Money market funds are a type of mutual fund developed in the 1970s as an option for investors to purchase a pool of securities that generally provided higher returns than interest-bearing bank accounts. They have since grown significantly and currently hold more than $2.9 trillion in assets, the majority of which is in institutional funds. There are many kinds of money market funds, including ones that invest primarily in government securities, tax-exempt municipal securities, or corporate debt securities. Money market funds that primarily invest in corporate debt securities are referred to as prime funds.
In response to the 2007-2008 financial crisis, the Commission adopted a series of amendments to its rules on money market funds in 2010 that were designed to make money market funds more resilient by reducing the interest rate, credit, and liquidity risks of their portfolios.
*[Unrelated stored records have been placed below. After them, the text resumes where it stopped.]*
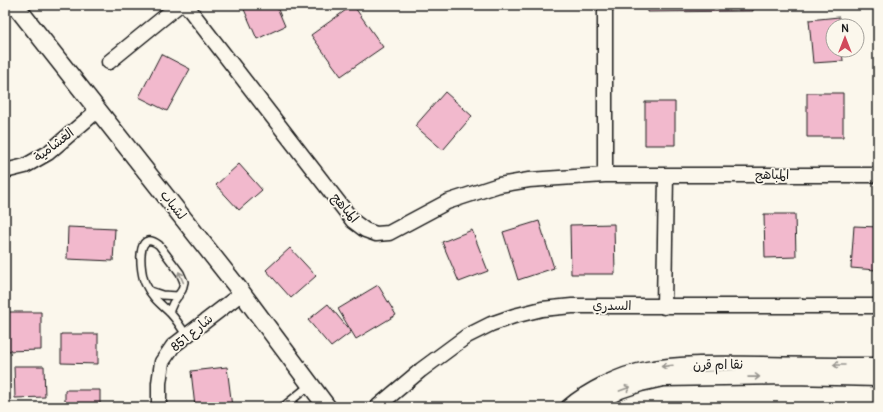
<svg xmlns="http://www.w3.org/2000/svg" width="883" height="412" viewBox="0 0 883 412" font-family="Pangolin,'Playpen Sans Arabic',sans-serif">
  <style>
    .building { fill: #f2b9cd; stroke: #1c1c1c }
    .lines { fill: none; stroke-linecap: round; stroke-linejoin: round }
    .service-casing { stroke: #1c1c1c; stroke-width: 10 }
    .minor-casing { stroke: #1c1c1c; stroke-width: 17 }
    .tertiary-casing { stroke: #1c1c1c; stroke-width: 20 }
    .service { stroke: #fbf7ec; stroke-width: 7 }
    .minor { stroke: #fbf7ec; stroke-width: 14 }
    .tertiary { stroke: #fbf7ec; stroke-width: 17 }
    .oneway { stroke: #97948e }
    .labels { text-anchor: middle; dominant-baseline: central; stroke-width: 3.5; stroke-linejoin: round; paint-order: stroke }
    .street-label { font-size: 13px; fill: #1c1c1c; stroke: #fbf7ec }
  </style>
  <rect width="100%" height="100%" fill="#fbf7ec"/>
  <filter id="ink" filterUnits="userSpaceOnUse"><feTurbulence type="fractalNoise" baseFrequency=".025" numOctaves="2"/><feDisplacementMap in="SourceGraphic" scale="8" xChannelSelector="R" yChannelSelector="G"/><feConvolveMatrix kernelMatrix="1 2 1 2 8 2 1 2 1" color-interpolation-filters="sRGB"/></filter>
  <g filter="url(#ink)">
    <path class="building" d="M 247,5 L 276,5 L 285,26 L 257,39 L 243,7 Z
      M 353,5 L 383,47 L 341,76 L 311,35 Z
      M 648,5 L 753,5 L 753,11 L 648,12 Z
      M 839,17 L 840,26 L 833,26 L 833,50 L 842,50 L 843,61 L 813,63 L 809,20 Z
      M 161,54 L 190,69 L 167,111 L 139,97 Z
      M 445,92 L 472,116 L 443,150 L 415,126 Z
      M 807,93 L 843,93 L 843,137 L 807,137 Z
      M 645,102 L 675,102 L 675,145 L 645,145 Z
      M 239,164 L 262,190 L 239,210 L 216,185 Z
      M 764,214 L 795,214 L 796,257 L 765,258 Z
      M 539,221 L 554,268 L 518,280 L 503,232 Z
      M 614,224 L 615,274 L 571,274 L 570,225 Z
      M 854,226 L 878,227 L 876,270 L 851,268 Z
      M 68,227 L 115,229 L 113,261 L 67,259 Z
      M 472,230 L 488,271 L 459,282 L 442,242 Z
      M 290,248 L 316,276 L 291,298 L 266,270 Z
      M 378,285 L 396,315 L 356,339 L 338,309 Z
      M 328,304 L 351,332 L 331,347 L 308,320 Z
      M 5,312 L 41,312 L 41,350 L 5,351 Z
      M 61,334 L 98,334 L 98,364 L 61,363 Z
      M 14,366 L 44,366 L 45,397 L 15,398 Z
      M 227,367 L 232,407 L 195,407 L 191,371 Z
      M 65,390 L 100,390 L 100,407 L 65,407 Z"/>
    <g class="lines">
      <g class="service-casing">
        <path id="service" d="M 150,291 L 162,295 L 178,296
          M 169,312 L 173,303 L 182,290 L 184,282 L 180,273 L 159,245 C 135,227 140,272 145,283 C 151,296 158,302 168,311 C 176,318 181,328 187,336
          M 283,407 L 310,385"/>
      </g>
      <g class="minor-casing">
        <path id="minor" d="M 186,5 L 353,221 L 365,230 L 376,234 L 389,233 L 447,202 L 499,185 L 529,180 L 605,175 L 878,175
          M 605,5 L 605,175
          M 109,62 L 179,5
          M 5,171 L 25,166 L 48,153 L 98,110
          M 664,307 L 666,175
          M 159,407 L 159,383 L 162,362 L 173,346 L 242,293
          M 377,407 L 421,370 L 467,336 L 491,324 L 514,316 L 542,309 L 572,306 L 878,306
          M 568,407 C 588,390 620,374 647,369 C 684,362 724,364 762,364 C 801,365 839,365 878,365
          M 590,407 L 620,391 L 641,384 L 663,379 L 792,377 L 878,379"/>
      </g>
      <g class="tertiary-casing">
        <path id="tertiary" d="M 15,5 L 242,293 L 327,407"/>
      </g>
      <use href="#service" class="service"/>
      <use href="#minor" class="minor"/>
      <use href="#tertiary" class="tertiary"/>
    </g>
    <defs><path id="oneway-shaft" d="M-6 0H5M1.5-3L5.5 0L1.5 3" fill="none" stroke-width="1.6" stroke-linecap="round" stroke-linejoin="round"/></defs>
    <g class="oneway">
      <use href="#oneway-shaft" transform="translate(181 277) rotate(-113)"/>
      <use href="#oneway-shaft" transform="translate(839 365) rotate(-180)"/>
      <use href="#oneway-shaft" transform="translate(667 366) rotate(173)"/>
      <use href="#oneway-shaft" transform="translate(754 377) rotate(-1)"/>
      <use href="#oneway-shaft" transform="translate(625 389) rotate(-20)"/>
    </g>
  </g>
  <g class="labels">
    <g class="street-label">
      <text transform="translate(54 145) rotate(-37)">الغشامية</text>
      <text x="772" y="175">المباهج</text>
      <text transform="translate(173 205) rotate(52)">لشباب</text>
      <text transform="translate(345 208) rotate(50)">المباهج</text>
      <text x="612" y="306">السدري</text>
      <text transform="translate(192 333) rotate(-40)">شارع 851</text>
      <text transform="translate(718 365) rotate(-1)">نقا ام قرن</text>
    </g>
  </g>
  <rect width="883" height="412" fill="none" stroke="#fbf7ec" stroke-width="20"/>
  <rect x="10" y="10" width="863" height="392" fill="none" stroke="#1c1c1c" stroke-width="1.5" filter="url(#ink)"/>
  <g transform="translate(845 38)"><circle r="19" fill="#fbf7ec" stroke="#a29f99"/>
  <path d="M0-3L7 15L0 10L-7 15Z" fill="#d1495b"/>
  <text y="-6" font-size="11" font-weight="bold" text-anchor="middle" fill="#1c1c1c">N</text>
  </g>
</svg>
Although these reforms improved money market fund resiliency, the Commission said at the time that it would continue to consider whether further, more fundamental changes to money market fund regulation might be warranted. Accordingly, on June 5, 2013, the Commission voted unanimously to propose additional measures that would reform the way that money market funds operate to make them less susceptible to runs that could harm investors.
The SEC’s proposal includes two principal alternative reforms that could be adopted alone or in combination. One alternative would require a floating net asset value (NAV) for prime institutional money market funds. The other alternative would allow the use of liquidity fees and redemption gates in times of stress. The proposal also includes additional diversification and disclosure measures that would apply under either alternative.